7. The method of claim 6, wherein the measuring result H (v) is obtained by a method of measuring a plurality of target objects _s ，v _q ) Input YOLO layer go backA regression calculation for predicting the query sample x based on the regression calculation result _q The defect location and/or confidence in (a) includes:

the measurement result H (v) _s ，v _q ) Inputting a YOLO layer to perform regression calculation;

obtaining a first error loss between the predicted result of the defect position and the truth label based on a loss function CIOU, and predicting the query sample x based on the first error loss _q The defect location of (2); and/or

When predicting the confidence level, obtaining a second error loss between the prediction confidence level of the defect position and a truth label based on a ternary loss function in the twin network, and predicting the query sample x based on the second error loss _q Confidence of the defect location in (a);

the ternary loss function is:

TripleLoss＝∑max((1-y)y′+y(m-y′)，0)

8. The object detection method of claim 7, wherein in predicting the defect location, the detection method further comprises: filtering out the identification result of the defect position overlap by using a non-dominant maximum suppression algorithm (NMS), and outputting the query sample x _q The location and confidence of the defect.

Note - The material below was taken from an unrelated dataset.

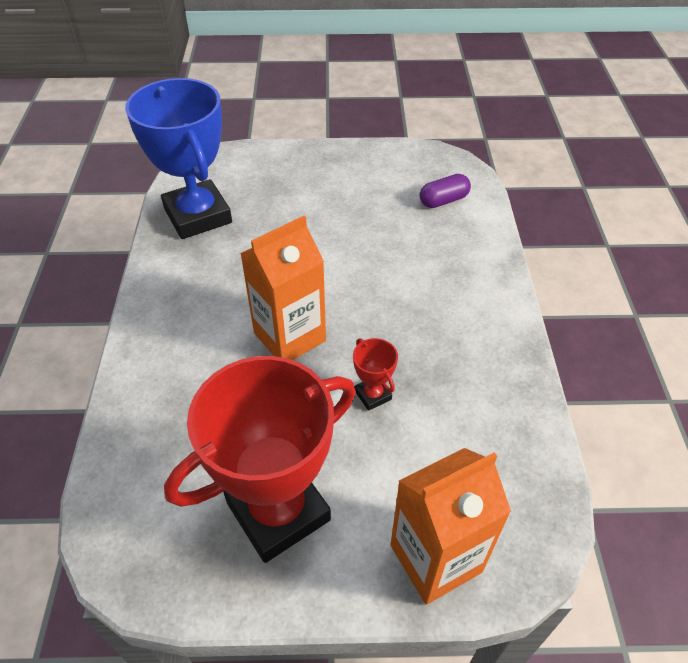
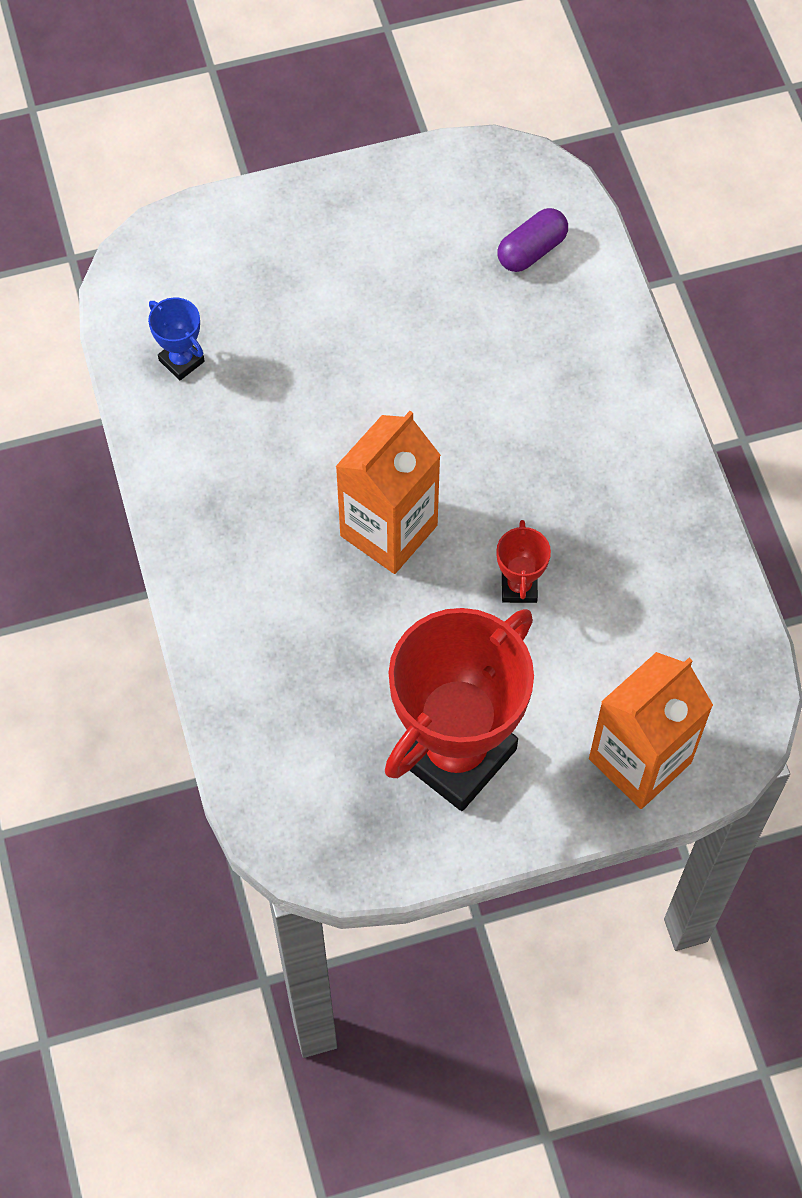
camera: 15 degrees left, 15 degrees up
blue trophy [125,78,232,239] -> blue trophy [148,297,205,380], size x0.41
red trophy [353,338,398,411] -> red trophy turned 45 degrees clockwise [496,520,551,603]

9. An object detection device, comprising the following modules:

a sample acquisition module for acquiring a support sample x _s And query sample x _q Two image samples as inputs; wherein the supporting sample x _s Is a normal sample without defects, the query sample x _q Is a sample to be tested;

the backbone network module is composed of two backbone networks with the same structure and shared weight and comprisesThe backbone network respectively supports the sample x _s And query sample x _q Extracting the features to obtain corresponding feature maps G _w (x _s ) And G _w (x _q )；

A feature enhancement module for enhancing the feature map G _w (x _s ) And G _w (x _q ) Input feature enhancement module for obtaining respective enhanced and/or suppressed feature maps v _s And v _q ；

A feature matching module for respectively matching the enhanced and/or suppressed feature maps v based on the feature matching module _s And v _q Performing similarity measurement, and outputting measurement result H (v) _s ，v _q )；

A YOLO layer module for converting the measurement result H (v) _s ，v _q ) Inputting the YOLO layer module to perform regression calculation, and predicting the query sample x based on the regression calculation result _q Defect location and/or confidence level.

10. An electronic device, comprising:

a memory for storing non-transitory computer readable instructions; and

a processor for executing the computer readable instructions such that the computer readable instructions, when executed by the processor, implement the object detection method of any one of claims 1 to 8.

11. A computer readable storage medium comprising computer instructions which, when run on a device, cause the device to perform the object detection method of any one of claims 1 to 8.

12. Use of the object detection method of any one of claims 1 to 8 in texture-like surface defect detection.